By minimizing the need for data collection, the analytics engine can be used more efficiently, saving the computation time for delivering the actionable insights to the farmer in a timely manner. Being selective with the analyzable data can help to find the sweet spot between the two competing notions in information sciences: “data-rich, information-poor” and “data-poor, information- rich.” Typically, a systems theory approach will take longer to produce “results” than a data-driven approach that produces results based on a small subset of recent data without looking into the prior history of the farm or field, or into the particularities of the crop growth dynamics.
A broader vision
We believe that a combination of the two approaches is necessary to create successful digital agriculture solutions. Interdisciplinary collaboration between academicians and industry—involving mathematicians, computer scientists, agronomists and system theorists—will be instrumental.
It is fundamentally important to account for the particularities of crop growth dynamics, analyzing the response of crops to various inputs as fertilizers, nutrients, weather changes, and so on, to try and control and manage the whole process more scientifically. The data collected by various sensors should be viewed from this perspective: namely, to use it in the best way to build more sophisticated models and be able to analyze the data in relation to the models and their evolution.
Challenges remain
But there remain two challenges still: the cost of taking such an approach in a startup ecosystem where venture capital investors are bound by specific timelines; and the need to involve farmers.

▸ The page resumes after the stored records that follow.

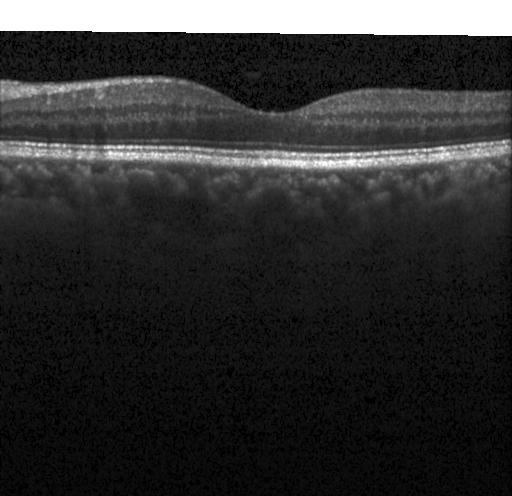 Retinal OCT cross-section — Macular OCT: no choroidal neovascularization, no diabetic macular edema, and no drusen.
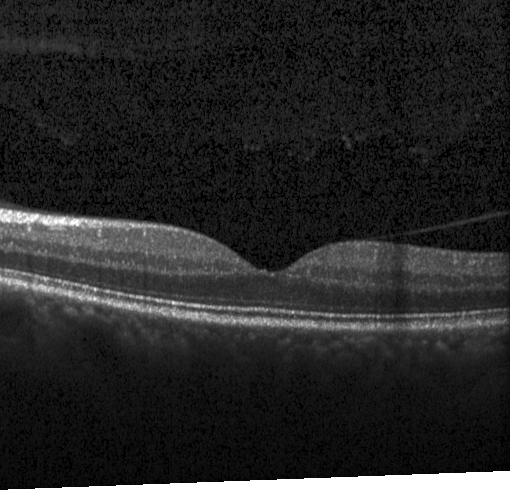 Optical coherence tomography scan; spectral-domain optical coherence tomography; horizontal scan through the fovea.
Macular OCT: no evidence of choroidal neovascularization, diabetic macular edema, or drusen.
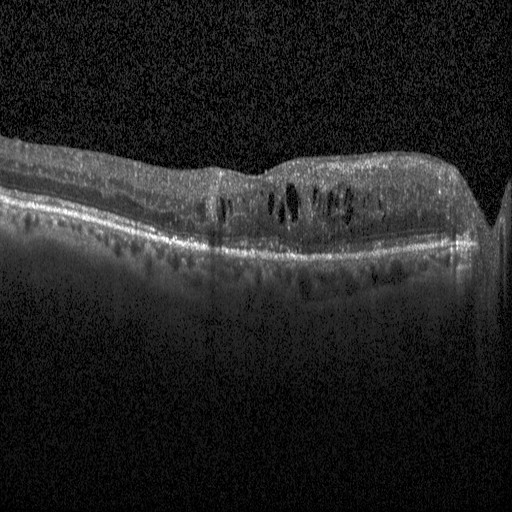
This B-scan demonstrates DME.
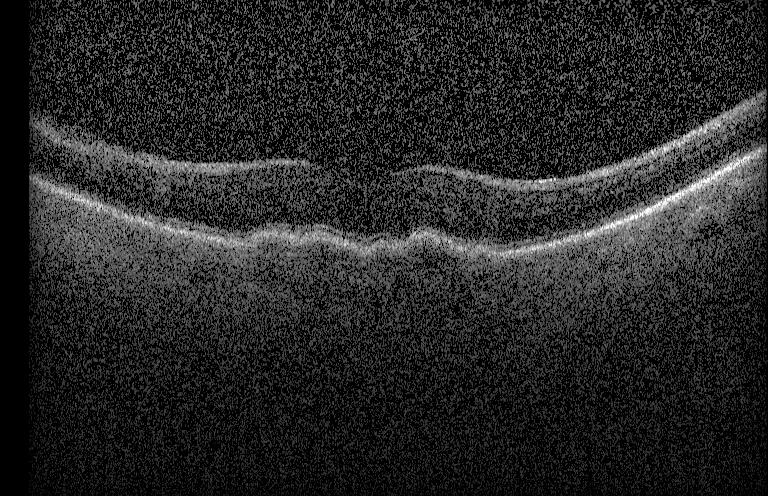

OCT line scan · Heidelberg Spectralis · spectral-domain OCT · macular scan — Diagnosis: choroidal neovascularization.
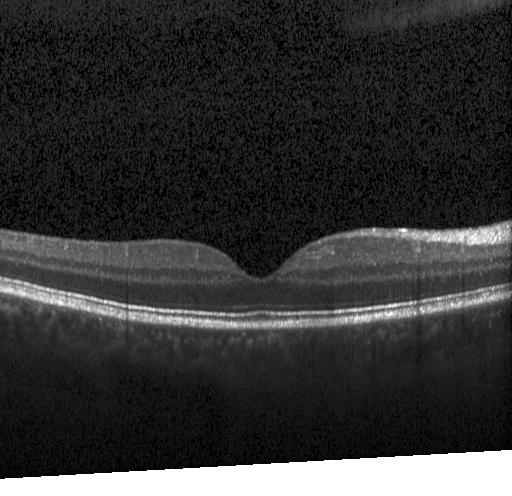 Centered on the fovea; acquired on a Heidelberg Spectralis; OCT line scan.
OCT finding: no choroidal neovascularization, diabetic macular edema, or drusen.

Will data-driven artificial intelligence methods achieve a level where the data can be analyzed and learned on-the-go at a speed and cost that’s appropriate for farmers and repaid by improved crop yields? Or could a more fundamental, specific approach achieve the much-desired cost effectiveness by accounting for the crop growth models and helping to react only to particular events, minimizing the load of the analytics engine and the response time?
The longer road to a commercial product implied by a systems theory approach requires a substantial investment to develop the integrated models and methods that venture capital investors might not be willing to bear, despite the fact that down the road, this investment could reduce the costs for the data collection, storage, analytics, and optimization.
The participation of the farmer in all of this is essential too. The farmer has the empirical knowledge of a specific environment from first-hand observation which he or she can combine with data to decide when to plant, how to monitor growth, when to apply fertilizers, how to manage weeds, diseases, and pests, and when to harvest.
A farmer’s motivation to cooperate in the development and deployment of digital tools, and the ability to create value at the farm gate to achieve profitability, will be the key to revolutionizing farming in the era of digital industrialization.
Acknowledgments: The author would like to thank Professor Matthew Hudson of College of Agriculture of UIUC for his insightful comments and editorial remarks.